───── Information given ─────
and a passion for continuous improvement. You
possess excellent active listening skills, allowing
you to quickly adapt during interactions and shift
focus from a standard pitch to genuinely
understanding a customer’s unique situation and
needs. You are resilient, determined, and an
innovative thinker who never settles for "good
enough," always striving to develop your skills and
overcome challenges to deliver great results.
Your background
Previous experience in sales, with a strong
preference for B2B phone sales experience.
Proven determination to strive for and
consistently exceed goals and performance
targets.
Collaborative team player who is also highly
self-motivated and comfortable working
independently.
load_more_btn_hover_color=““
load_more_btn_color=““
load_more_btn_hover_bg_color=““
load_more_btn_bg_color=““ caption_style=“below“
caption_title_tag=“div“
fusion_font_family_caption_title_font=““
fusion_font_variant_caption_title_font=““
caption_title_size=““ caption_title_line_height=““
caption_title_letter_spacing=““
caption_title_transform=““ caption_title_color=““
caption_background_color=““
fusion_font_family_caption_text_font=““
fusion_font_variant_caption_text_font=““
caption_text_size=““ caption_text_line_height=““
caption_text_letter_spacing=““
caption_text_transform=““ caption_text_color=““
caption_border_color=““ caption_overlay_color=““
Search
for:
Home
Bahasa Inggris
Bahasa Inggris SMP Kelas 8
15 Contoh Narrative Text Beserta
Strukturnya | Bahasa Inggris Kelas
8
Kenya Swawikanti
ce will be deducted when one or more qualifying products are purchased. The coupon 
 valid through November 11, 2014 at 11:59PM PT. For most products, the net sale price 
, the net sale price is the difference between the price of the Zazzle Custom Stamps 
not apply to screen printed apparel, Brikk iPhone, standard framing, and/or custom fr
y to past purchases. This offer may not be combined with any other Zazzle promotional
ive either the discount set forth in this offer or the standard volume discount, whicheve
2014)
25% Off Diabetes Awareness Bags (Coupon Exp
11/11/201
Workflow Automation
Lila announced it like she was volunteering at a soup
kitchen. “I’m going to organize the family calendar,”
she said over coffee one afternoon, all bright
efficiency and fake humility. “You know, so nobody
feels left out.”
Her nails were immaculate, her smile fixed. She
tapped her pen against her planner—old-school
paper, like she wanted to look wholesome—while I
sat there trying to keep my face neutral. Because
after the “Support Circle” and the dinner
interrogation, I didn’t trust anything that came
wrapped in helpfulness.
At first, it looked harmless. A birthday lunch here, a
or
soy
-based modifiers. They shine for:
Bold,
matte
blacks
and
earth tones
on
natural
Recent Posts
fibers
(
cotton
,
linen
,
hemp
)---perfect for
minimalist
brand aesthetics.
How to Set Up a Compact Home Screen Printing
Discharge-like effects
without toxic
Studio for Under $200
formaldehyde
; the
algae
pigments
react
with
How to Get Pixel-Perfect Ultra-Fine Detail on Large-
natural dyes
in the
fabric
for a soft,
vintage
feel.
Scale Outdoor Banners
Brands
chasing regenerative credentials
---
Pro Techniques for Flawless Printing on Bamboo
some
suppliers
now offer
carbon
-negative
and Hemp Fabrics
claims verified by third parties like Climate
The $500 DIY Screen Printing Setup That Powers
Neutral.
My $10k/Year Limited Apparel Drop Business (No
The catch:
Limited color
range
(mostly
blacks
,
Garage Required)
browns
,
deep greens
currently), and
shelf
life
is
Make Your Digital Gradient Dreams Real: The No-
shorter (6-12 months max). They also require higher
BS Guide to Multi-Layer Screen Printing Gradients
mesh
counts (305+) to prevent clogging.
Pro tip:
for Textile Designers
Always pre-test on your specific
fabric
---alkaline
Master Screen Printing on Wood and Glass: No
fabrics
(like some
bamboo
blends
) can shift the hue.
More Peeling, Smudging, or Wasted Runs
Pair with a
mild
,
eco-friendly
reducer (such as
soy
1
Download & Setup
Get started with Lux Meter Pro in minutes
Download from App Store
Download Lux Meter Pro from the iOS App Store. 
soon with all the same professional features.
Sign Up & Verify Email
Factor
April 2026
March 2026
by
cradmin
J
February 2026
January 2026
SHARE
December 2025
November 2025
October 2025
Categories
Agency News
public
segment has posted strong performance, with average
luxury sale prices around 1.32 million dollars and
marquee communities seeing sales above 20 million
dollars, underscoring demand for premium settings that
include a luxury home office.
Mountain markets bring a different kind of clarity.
─────
**Exercise instructions**: What are the exact lines from the beginning of the material through the line containing "Your background"? Write out those lines alone.

**Answer to this problem**:
and a passion for continuous improvement. You
possess excellent active listening skills, allowing
you to quickly adapt during interactions and shift
focus from a standard pitch to genuinely
understanding a customer’s unique situation and
needs. You are resilient, determined, and an
innovative thinker who never settles for "good
enough," always striving to develop your skills and
overcome challenges to deliver great results.
Your background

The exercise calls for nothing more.